Personal data is everywhere in AI systems
PII flows through prompts, retrieved context, logs, training data, and outputs. Privacy law (GDPR and its global cousins) governs all of it, on principles engineers must implement:
- Lawful basis & consent — you need a legal reason to process personal data; for AI, be careful using customer data to train models without consent.
- Data minimization — collect and send only what's needed. Don't pipe full PII to the model if a redacted version works.
- Purpose limitation — use data only for the stated purpose.
- Right to erasure & access — users can demand their data be deleted or disclosed — which is hard if it's baked into a model or scattered across logs and vector stores. Design for deletion.

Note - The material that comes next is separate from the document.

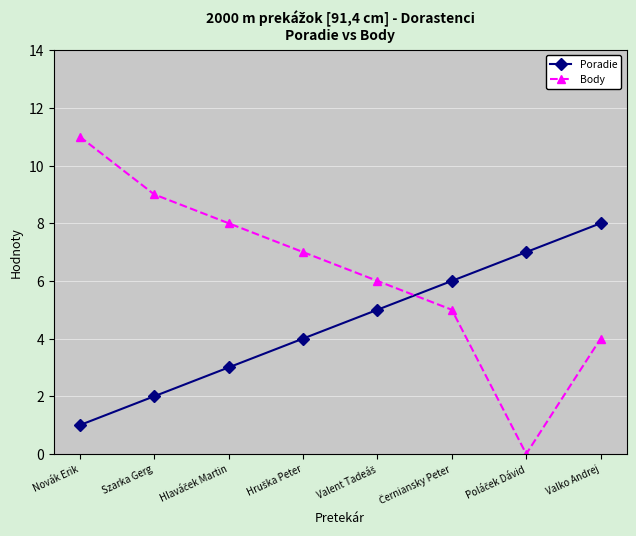

What is the greatest value displayed?

11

- Automated-decision rights — GDPR gives people rights around solely-automated decisions with significant effects (a human-review path).
PII handling controls (the engineering)
- Detect & redact — run a PII detector on inputs (and outputs) to redact names, emails, SSNs, health data before they reach the model or your logs. A standard input/output guardrail (AI Security course).

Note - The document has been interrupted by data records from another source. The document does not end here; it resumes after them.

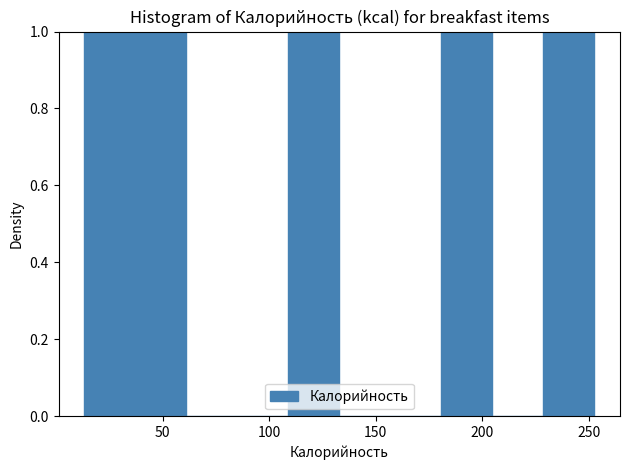

How tall is the bar that spans 110 to 135 on the x-axis? Neither the bar edges nor the heights are printed on the chart, so give them approximately, as read against the axes.

1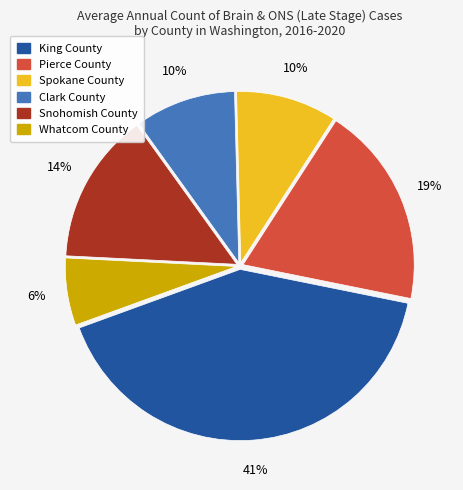

Is the sum of Pierce County and Spokane County greater than half?

No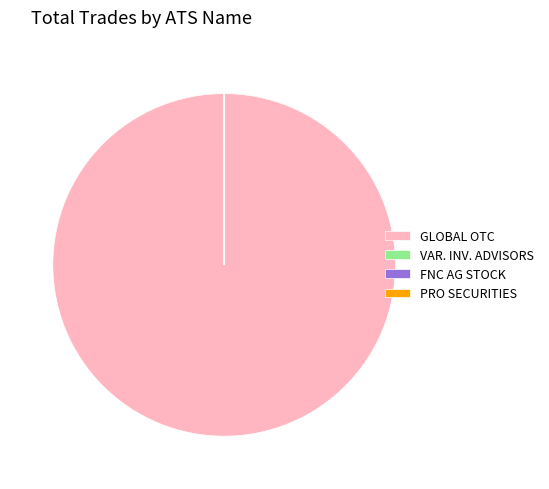

The GLOBAL OTC slice represents 100% of the pie. True or false?

True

- Don't log raw PII — prompts/outputs logged for debugging are a top leak vector; redact, restrict access, and set retention limits.
- Watch the training-data risk — models can memorize and regurgitate training data (membership-inference / extraction attacks); don't train on sensitive data casually, and confirm your provider's data terms (do they train on your API data? usually not on enterprise/API tiers — verify).
- Tenant isolation — in multi-tenant RAG, filter retrieval by tenant so one customer's PII can't surface for another (AI Security course).
Regulated domains
Healthcare (HIPAA), finance, and children's data carry extra duties. In those domains, PII handling isn't best-practice — it's the law, and a leak is a reportable breach.